Lloyds Banking Group is expected to unveil a rise in profits next week as it kicks off a trio of third quarter results in the sector, as a high-profile court case against the lender continues.
A consensus of City analysts forecast the lender will book a £1.6 billion pre-tax profit, nearly double last year’s figure of £811 million, which was dragged down by payment protection insurance (PPI) provisions.
Underlying profit for the period is expected to nudge up from £1.9 billion to £2 billion.
Nicholas Hyett, equity analyst at Hargreaves Lansdown, said: “We’re not expecting any surprises from Lloyds this quarter.
“Steady income growth should continue, which combined with a market-leading cost-to-income ratio has kept underlying profits moving forwards in recent years.”
But its trading update comes as the bank and former bosses face accusations in court from shareholders that they were “mugged” during the takeover of Halifax Bank of Scotland in 2008.
A group of more than 5,800 former Lloyds TSB shareholders are suing Lloyds, former chairman Sir Victor Blank, ex-chief executive Eric Daniels, former chief financial officer Tim Tookey, one-time director of retail banking Helen Weir, and ex-director of wholesale banking George Truett Tate.
Lloyds is vigorously denying these claims, but the case is likely to see former bosses appear in court to give evidence.
Meanwhile, its update will be scrutinised for signs of a rise in bad loans as warnings ramp up over ballooning levels of personal debt.
It will also be eyed closely for any further cash put aside for the PPI mis-selling scandal after it took another £1.05 billion hit in its first half.
Mr Hyett added: “There are a couple of banana skins out there which could trip the bank up.

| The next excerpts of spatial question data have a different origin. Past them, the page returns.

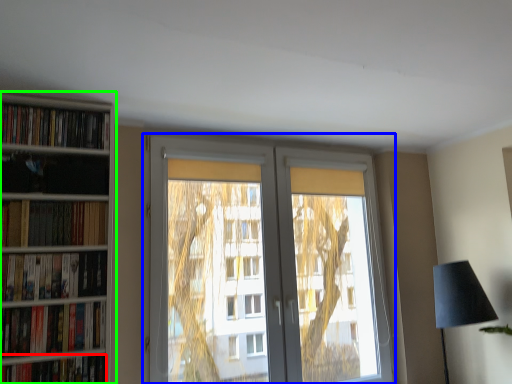
Question: Considering the real-world distances, which object is closest to book (highlighted by a red box)? window (highlighted by a blue box) or bookcase (highlighted by a green box).

Choices:
 (A) window
 (B) bookcase

Answer: (B)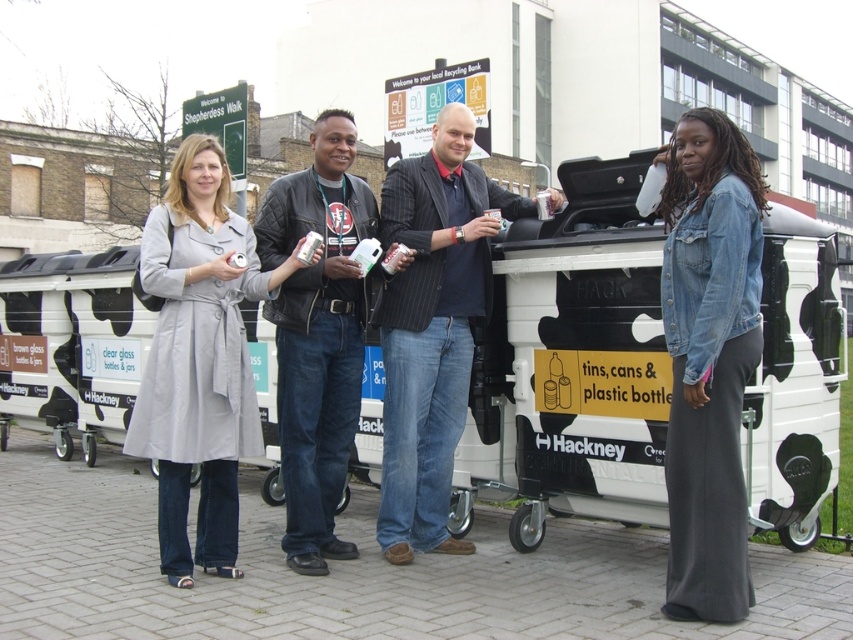
You are at the Hackney recycling station and need to place a recyclable item into the bin. You have a white plastic container at center and a denim jacket at lower right. Which item should you put in the recycling bin labeled for tins, cans, and plastic bottles?

The white plastic container at center should be placed in the recycling bin labeled for tins, cans, and plastic bottles because it is made of plastic. The denim jacket at lower right is clothing and not accepted in this bin.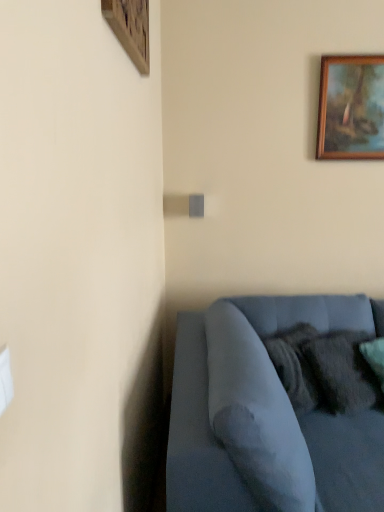
Question: In the image, is wooden picture frame at upper right, which is the 2th picture frame from front to back, on the left side or the right side of wooden picture frame at upper left, the 2th picture frame viewed from the back?

Choices:
 (A) right
 (B) left

Answer: (A)

Question: Is point (342, 57) closer or farther from the camera than point (117, 10)?

Choices:
 (A) closer
 (B) farther

Answer: (B)

Question: Considering the real-world distances, which object is farthest from the velvety dark gray pillow at lower right?

Choices:
 (A) wooden picture frame at upper left, which is counted as the 1th picture frame, starting from the front
 (B) velvet blue couch at lower right
 (C) wooden picture frame at upper right, marked as the 1th picture frame in a back-to-front arrangement

Answer: (A)

Question: Estimate the real-world distances between objects in this image. Which object is farther from the velvet blue couch at lower right?

Choices:
 (A) velvety dark gray pillow at lower right
 (B) wooden picture frame at upper left, which is counted as the 2th picture frame, starting from the right
 (C) wooden picture frame at upper right, which is counted as the second picture frame, starting from the left

Answer: (C)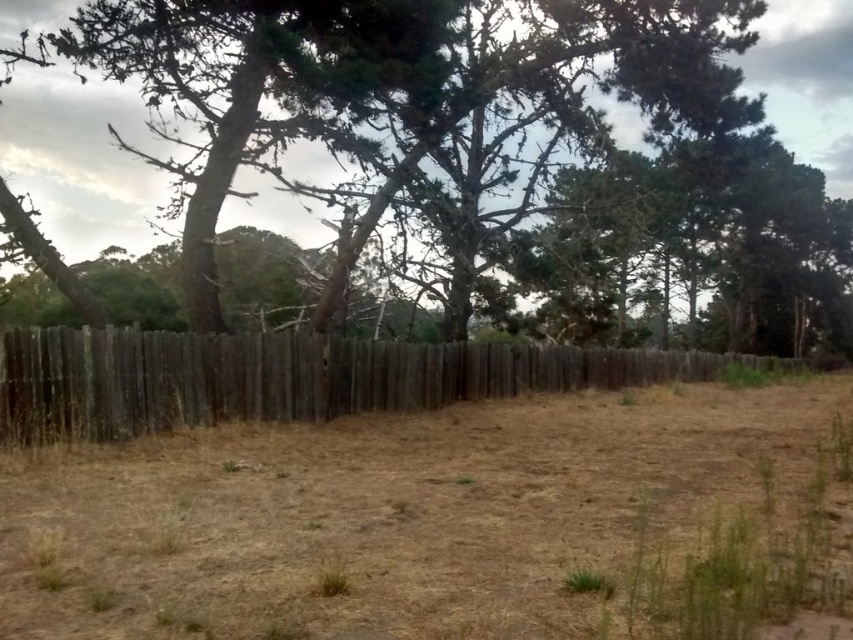
Can you confirm if brown dry soil at center is taller than green textured tree at center?

No.

Can you confirm if brown dry soil at center is positioned to the left of green textured tree at center?

Correct, you'll find brown dry soil at center to the left of green textured tree at center.

Who is more forward, (73, 621) or (91, 108)?

Point (73, 621) is more forward.

The height and width of the screenshot is (640, 853). Find the location of `brown dry soil at center`. brown dry soil at center is located at coordinates (390, 513).

Is weathered wood fence at center positioned in front of green textured tree at center?

Yes, it is.

Who is more forward, (16,410) or (828,3)?

Point (16,410)

Where is `weathered wood fence at center`? Image resolution: width=853 pixels, height=640 pixels. weathered wood fence at center is located at coordinates [x=289, y=376].

Who is higher up, brown dry soil at center or weathered wood fence at center?

Positioned higher is weathered wood fence at center.

Is brown dry soil at center to the left of weathered wood fence at center from the viewer's perspective?

Indeed, brown dry soil at center is positioned on the left side of weathered wood fence at center.

Locate an element on the screen. brown dry soil at center is located at coordinates (390, 513).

“Foremost among these is an unexpected rise in bad loans. That’s more of a worry now the group has a larger position in the notoriously volatile credit card sector.

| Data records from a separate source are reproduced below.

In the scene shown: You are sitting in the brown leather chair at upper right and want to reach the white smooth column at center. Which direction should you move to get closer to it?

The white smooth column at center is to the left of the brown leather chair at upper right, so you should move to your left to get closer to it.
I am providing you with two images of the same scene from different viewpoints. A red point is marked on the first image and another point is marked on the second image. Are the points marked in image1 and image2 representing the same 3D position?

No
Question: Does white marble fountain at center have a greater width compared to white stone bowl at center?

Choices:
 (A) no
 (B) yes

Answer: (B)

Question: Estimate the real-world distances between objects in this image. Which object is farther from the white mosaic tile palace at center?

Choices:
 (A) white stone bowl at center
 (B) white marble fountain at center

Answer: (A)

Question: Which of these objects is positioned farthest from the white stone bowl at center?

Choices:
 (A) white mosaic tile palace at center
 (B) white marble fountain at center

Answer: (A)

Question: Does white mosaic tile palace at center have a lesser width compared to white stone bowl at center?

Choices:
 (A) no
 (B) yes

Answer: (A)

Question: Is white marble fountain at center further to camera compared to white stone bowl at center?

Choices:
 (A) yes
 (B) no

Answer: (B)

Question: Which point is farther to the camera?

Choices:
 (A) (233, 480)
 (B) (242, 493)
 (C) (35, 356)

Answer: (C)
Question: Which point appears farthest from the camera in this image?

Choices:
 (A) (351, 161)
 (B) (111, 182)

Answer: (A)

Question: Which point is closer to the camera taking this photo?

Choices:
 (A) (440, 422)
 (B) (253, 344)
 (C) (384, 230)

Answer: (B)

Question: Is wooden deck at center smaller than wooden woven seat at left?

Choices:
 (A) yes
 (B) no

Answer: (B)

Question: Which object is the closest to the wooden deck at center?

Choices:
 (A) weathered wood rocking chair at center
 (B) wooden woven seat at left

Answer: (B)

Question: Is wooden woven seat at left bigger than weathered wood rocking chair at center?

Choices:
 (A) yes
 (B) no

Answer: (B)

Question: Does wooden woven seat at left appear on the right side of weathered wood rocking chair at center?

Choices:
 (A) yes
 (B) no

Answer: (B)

“Conduct costs, such as PPI redress, are another potential sore point. Investors will be hoping for a clean slate.”
Lloyds is not the only player under pressure over past actions, with rival Royal Bank of Scotland (RBS) reporting its figures on Friday amid an ongoing furore over a leaked report by the City Watchdog into the bank’s mistreatment of small business customers.
The Financial Conduct Authority (FCA) has agreed to MP demands for an independent legal adviser to be appointed to scrutinise a report into the bank’s controversial Global Restructuring Group, although affected customers are still pushing for full publication.

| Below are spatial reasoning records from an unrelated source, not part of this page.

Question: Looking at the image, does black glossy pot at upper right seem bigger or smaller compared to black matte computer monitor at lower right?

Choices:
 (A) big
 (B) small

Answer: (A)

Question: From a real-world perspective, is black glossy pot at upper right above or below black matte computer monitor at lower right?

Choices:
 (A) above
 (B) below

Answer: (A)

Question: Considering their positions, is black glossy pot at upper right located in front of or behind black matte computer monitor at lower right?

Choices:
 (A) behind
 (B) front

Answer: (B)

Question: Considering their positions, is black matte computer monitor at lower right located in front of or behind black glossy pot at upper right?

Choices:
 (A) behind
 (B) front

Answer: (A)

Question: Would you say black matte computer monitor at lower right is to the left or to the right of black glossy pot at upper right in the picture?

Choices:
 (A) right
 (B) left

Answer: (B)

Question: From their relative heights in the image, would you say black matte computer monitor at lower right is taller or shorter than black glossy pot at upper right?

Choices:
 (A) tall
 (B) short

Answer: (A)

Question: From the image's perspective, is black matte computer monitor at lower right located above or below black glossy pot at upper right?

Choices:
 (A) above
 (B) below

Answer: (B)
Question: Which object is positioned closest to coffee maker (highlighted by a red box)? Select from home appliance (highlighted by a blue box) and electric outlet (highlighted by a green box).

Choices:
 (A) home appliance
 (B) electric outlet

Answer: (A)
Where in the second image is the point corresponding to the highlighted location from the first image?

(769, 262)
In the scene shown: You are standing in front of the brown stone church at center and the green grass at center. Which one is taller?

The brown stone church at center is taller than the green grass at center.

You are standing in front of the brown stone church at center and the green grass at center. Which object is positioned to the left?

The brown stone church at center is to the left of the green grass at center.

RBS, which is still 72% owned by the taxpayer, moved back into the black for the first time since 2014 at the half-year stage.
And its shares have been rising steadily in recent weeks on the back of analyst upgrades predicting higher earnings over the year.
Credit Suisse recently upped its 2017 earnings outlook by 15% for RBS, but warned that outstanding fines over mortgage securities mis-selling in the US could be higher than expected.
Barclays reports on Thursday, with investors looking for an improvement after it plunged to a half-year loss after booking extra compensation costs and a £2.5 billion hit from the sale of its Africa arm.
The sell-down of Barclays Africa Group drove the lender to an attributable loss of £1.2 billion over the six-month period.
As with its high street rivals Lloyds and RBS, Barclays will also be quizzed on its bad debt levels and thoughts on the economy, with the first interest rate rise in a decade predicted as soon as November.